Referindo-se em particular aos exames de HSC que decorreram durante o mês de Novembro, por toda a Austrália e para todos os alunos do ano 12 que pretendem candidatar-se à universidade, Costa David vai mais longe na importância do reforço da língua portuguesa falada em casa com regularidade:
Aqueles que alcançam uma melhor nota nos HSC, na banda 6 que vai dos 90% aos 100% (de nota final), praticamente são sempre aqueles que são nascidos aqui e tiveram um suporte fortíssimo da família sempre a falar português com eles desde que nasceram, embora eles tenham feito toda a escolaridade australiana em inglês.
Depois há ainda os alunos cujo o uso da língua é naturalmente mais fácil: "Por outro lado, também há alunos que acabam por conseguir uma banda 6 no seu HSC, mas que são aqueles que acabam de chegar à Austrália vindos do Brasil ou de Portugal recentemente. Estes alunos já vêm com uma escolaridade no português bastante avançada”.
Além do incentivo familiar para o uso da língua portuguesa, Costa David também ressalva a importância do facto do aluno ter, já por si, interesse e curiosidade no português. E quando assim é, isso depois reflete-se positivamente não só no bom uso da língua, mas também no resultado final do HSC de língua portuguesa.
Costa David refere ainda que a cultura australiana também é um fator preponderante no interesse e manutenção de uma segunda língua: “A Austrália, e os australianos em geral, não valorizam a aprendizagem de outras línguas. O que é um posicionamento muito diferente do nosso em Portugal”. Costa David relembra até os tempos em que era jovem e durante as suas férias escolares passadas na praia, no Algarve, “moços e moças tentavam falar francês, inglês, alemão, espanhol. Aqui na Austrália a situação é muito diferente.”
Regressando ao tema dos HSC´s, Costa David responde à pergunta impossível de contornar neste ano de pandemia em que todos os professores do mundo tiveram necessariamente que se ajustar a um novo modelo híbrido de escola online e presencial:
Esta (a pandemia Covid 19) foi uma experiência de aventura! Vivi uma nova aventura que tive que enfrentar pois nunca tinha passado por esta situação. Mas com esse tal espírito de aventura que sempre me tem acompanhado ao longo da vida, eu fui positivo e ´havemos de conseguir, havemos de conseguir´ e, realmente, tem operado bem.
O professor de 77 anos diz que o segredo do sucesso das suas aulas online durante a pandemia teve essencialmente a ver com o facto de Costa David ter “diversificado e inventado novas maneiras de ensinar, criando estímulos e desafios para os alunos”. Estratégia que ele acredita que tem ajudado a que tudo corra bem.

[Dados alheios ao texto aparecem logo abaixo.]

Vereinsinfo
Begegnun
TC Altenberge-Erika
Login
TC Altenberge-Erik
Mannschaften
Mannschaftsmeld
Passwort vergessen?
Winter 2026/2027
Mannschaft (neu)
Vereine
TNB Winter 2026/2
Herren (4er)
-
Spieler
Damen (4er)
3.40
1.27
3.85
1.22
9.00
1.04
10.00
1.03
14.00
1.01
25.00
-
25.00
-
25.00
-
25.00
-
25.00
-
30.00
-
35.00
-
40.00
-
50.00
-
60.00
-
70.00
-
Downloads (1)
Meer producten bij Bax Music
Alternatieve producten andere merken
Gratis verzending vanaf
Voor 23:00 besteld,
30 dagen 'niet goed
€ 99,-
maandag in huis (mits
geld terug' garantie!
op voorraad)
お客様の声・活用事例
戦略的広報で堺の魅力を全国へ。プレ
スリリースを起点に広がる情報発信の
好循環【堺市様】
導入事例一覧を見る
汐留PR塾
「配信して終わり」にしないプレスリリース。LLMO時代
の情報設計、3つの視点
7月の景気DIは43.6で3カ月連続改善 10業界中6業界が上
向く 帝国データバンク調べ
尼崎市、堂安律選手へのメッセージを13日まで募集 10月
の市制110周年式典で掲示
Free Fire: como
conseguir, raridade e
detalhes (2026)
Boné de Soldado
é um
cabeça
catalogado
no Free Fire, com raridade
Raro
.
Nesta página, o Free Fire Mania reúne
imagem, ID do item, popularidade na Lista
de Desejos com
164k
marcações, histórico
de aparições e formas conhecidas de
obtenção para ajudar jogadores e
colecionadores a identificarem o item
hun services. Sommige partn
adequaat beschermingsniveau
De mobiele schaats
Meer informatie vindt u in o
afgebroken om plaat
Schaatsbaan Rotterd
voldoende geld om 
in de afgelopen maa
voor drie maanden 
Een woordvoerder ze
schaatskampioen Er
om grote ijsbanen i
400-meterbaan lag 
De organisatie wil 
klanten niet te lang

Numa nota inspiradora, e respondendo à pergunta se ainda se sente “aquele alentejano de Beja de há tantos anos atrás”, Costa David confessa que não. O professor acrescenta, contudo, que ainda sente saudades do seu Alentejo e que volta a Beja sempre que pode. Mas, hoje, e depois de tanta viagem, acesso a tantas línguas diferentes e convivência com pessoas de nacionalidades tão diversas, considera-se um “cidadão do mundo, sendo a sua pátria o planeta Terra”.
Já o espírito de engenheiro mantém-se e, numa tentativa de modernizar e facilitar mais a comunicação com a escola portuguesa de Petersham/Marrickville onde Costa David leciona atualmente, o professor divulgou em primeira mão à SBS em Português o link para o novo website desta escola que celebrará em 2022 os seus 50 anos de existência e atividade - . O website, já na fase final da sua construção, estará à disposição de todas as famílias que desejem inscrever os seus filhos na aprendizagem da língua portuguesa muito em breve.